Whenever "AppDelegate" appears in a line, please copy that line from the data.

──────── Available data ────────

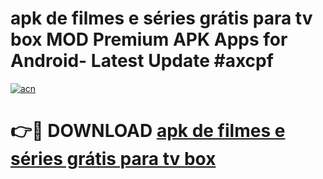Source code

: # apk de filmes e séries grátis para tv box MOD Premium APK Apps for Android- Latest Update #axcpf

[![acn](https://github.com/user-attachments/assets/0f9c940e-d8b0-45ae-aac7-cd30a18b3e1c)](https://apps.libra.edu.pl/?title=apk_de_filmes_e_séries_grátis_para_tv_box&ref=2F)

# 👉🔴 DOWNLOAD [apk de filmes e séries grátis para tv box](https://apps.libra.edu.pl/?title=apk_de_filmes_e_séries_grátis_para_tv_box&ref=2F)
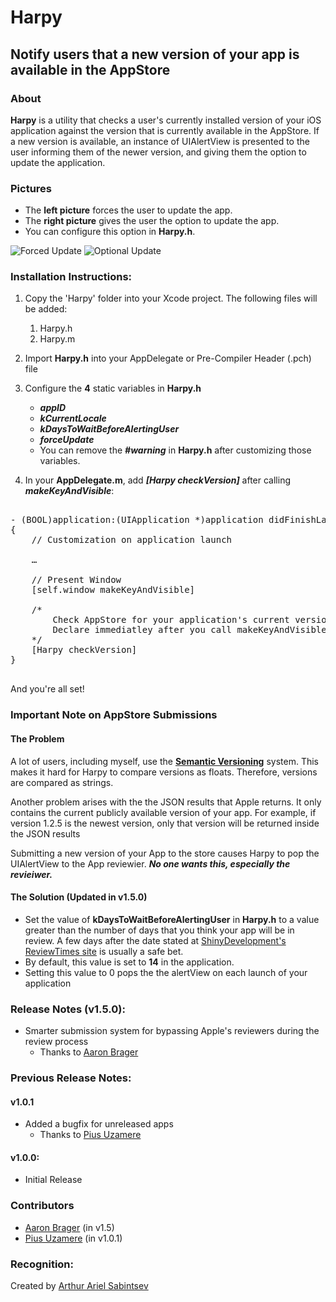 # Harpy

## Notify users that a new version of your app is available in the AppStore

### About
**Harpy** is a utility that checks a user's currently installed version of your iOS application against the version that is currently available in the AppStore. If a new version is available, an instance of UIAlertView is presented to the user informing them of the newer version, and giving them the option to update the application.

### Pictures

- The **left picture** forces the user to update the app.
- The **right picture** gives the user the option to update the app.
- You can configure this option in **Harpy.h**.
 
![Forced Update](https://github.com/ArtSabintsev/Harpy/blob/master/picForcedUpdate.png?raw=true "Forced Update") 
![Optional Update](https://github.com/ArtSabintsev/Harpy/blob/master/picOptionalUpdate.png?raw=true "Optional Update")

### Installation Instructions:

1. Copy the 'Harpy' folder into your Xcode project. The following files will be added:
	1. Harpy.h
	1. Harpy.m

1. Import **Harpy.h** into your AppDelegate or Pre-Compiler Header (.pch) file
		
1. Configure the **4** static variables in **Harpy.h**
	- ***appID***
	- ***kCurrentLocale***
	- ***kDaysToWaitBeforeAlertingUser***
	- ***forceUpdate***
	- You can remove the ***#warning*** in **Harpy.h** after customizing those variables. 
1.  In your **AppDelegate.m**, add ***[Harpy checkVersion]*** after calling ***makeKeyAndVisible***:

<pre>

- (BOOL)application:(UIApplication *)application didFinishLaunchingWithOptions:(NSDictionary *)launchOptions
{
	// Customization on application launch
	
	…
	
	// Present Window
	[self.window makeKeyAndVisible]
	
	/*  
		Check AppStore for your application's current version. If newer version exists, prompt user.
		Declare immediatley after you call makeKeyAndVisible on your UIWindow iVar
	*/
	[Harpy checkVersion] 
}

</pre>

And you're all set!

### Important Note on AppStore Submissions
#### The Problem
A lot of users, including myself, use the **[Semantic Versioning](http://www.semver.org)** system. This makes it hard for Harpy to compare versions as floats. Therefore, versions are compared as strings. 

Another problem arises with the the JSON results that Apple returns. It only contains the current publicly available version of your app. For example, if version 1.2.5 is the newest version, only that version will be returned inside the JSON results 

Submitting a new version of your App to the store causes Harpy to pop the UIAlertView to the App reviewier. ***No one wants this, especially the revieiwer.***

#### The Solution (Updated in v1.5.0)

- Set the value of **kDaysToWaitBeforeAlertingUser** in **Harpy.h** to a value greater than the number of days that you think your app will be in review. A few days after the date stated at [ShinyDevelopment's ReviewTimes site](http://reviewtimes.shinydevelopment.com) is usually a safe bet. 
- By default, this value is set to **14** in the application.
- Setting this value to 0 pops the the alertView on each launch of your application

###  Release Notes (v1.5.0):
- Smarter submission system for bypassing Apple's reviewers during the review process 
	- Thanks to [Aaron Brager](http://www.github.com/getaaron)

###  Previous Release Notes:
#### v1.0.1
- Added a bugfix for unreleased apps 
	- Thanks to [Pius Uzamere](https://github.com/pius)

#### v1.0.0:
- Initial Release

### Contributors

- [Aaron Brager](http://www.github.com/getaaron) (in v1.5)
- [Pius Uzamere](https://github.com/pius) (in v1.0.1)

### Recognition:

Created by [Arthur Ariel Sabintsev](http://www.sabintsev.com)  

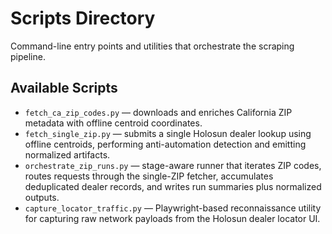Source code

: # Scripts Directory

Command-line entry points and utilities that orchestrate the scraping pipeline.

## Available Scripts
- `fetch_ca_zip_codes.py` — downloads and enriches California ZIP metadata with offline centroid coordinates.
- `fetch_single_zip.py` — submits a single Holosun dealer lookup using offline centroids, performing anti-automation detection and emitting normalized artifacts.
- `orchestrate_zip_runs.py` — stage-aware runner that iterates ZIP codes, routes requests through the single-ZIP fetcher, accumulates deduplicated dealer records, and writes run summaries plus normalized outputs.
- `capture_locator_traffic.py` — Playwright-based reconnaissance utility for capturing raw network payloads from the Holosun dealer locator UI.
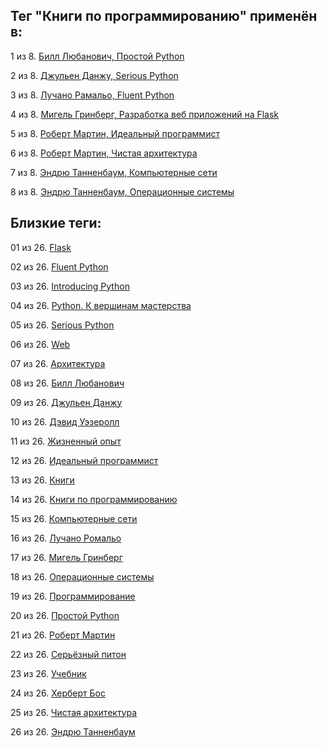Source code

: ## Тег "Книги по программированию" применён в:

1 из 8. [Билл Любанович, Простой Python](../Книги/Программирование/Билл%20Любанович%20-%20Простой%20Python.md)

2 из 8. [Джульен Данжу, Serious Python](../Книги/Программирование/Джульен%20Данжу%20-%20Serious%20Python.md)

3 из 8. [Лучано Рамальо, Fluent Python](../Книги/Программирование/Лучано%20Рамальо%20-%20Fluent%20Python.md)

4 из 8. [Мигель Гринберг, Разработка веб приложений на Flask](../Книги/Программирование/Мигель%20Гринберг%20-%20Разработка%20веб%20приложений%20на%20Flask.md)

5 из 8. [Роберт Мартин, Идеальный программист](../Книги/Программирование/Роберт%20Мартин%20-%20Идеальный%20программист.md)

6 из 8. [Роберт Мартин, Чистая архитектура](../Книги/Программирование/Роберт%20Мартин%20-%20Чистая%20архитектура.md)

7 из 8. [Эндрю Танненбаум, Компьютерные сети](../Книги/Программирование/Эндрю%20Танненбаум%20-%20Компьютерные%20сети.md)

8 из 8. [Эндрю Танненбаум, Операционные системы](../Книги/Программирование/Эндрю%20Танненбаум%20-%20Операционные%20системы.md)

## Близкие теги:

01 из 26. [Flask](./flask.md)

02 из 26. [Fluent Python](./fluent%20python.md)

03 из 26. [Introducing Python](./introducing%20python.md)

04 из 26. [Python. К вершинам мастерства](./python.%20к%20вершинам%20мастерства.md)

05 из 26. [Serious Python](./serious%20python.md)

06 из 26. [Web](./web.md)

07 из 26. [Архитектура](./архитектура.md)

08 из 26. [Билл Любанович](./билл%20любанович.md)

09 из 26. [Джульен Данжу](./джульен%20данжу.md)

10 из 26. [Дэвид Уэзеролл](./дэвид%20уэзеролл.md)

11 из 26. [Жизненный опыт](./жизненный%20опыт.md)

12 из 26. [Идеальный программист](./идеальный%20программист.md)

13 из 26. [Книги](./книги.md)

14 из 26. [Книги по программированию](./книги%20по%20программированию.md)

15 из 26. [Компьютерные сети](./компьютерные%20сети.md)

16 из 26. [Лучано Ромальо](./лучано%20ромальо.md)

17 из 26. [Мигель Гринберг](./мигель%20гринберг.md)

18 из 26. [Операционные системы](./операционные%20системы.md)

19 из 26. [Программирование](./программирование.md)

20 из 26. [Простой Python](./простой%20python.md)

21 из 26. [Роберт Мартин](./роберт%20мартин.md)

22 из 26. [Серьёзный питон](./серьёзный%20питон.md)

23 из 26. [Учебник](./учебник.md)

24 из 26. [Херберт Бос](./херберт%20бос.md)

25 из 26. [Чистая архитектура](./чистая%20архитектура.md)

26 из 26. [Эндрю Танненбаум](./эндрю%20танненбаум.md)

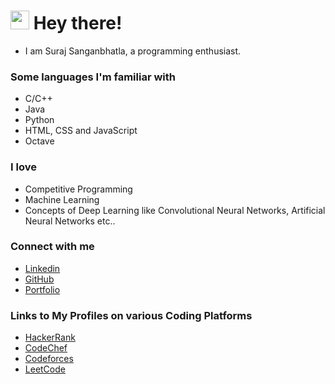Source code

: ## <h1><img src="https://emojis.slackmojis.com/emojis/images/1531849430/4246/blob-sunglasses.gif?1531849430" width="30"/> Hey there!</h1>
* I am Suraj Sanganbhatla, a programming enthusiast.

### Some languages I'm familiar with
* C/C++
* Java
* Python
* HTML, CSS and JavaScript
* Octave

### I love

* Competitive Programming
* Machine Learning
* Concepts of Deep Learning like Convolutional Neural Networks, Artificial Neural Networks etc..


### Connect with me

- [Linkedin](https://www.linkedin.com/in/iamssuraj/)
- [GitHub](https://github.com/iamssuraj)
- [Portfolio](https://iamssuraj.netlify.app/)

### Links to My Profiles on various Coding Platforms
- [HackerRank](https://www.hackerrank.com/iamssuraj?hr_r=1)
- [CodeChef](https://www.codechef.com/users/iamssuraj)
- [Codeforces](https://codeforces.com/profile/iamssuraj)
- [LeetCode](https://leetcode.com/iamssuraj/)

────────

### Exercise solution
1. Import **Harpy.h** into your AppDelegate or Pre-Compiler Header (.pch) file
1.  In your **AppDelegate.m**, add ***[Harpy checkVersion]*** after calling ***makeKeyAndVisible***:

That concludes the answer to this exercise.